Information provided Start Marker
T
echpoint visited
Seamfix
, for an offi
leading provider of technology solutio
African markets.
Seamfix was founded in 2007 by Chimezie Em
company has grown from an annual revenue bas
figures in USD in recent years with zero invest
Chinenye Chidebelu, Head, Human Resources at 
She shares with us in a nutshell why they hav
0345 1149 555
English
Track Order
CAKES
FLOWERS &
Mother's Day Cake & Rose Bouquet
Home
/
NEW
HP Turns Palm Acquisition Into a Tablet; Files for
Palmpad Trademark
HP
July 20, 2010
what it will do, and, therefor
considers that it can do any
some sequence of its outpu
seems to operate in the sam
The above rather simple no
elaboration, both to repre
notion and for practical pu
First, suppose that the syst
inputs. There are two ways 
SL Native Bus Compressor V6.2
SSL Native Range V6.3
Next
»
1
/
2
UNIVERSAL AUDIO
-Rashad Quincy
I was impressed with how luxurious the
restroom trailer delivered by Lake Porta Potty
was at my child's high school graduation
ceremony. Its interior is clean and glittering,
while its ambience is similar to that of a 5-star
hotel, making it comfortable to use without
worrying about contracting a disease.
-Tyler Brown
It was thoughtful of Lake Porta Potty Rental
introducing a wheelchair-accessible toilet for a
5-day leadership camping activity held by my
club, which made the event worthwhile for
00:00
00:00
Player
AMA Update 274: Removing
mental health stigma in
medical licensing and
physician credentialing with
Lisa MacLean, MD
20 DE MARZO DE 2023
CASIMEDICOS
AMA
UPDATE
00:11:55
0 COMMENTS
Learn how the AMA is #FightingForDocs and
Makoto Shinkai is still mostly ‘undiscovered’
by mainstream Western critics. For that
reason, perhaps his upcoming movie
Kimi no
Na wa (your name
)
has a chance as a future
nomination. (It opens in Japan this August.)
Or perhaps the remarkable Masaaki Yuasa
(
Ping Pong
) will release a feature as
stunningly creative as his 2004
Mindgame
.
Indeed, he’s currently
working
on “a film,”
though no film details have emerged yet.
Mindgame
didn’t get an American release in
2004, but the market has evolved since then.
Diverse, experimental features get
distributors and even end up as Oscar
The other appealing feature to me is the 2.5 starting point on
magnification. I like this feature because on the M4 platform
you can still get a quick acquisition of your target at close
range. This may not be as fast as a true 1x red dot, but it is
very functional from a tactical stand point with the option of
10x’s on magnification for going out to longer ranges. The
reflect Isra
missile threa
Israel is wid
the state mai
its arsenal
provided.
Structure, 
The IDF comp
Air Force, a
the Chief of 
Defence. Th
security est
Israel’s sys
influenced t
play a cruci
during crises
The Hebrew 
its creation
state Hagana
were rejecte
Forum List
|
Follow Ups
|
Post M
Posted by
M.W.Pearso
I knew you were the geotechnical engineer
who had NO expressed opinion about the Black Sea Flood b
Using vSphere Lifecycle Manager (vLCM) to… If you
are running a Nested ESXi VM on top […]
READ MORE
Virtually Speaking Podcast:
Information provided End Marker
Aim of the exercise: Provide only the count of lines in the data above that include the string "Porta".

Reply: 2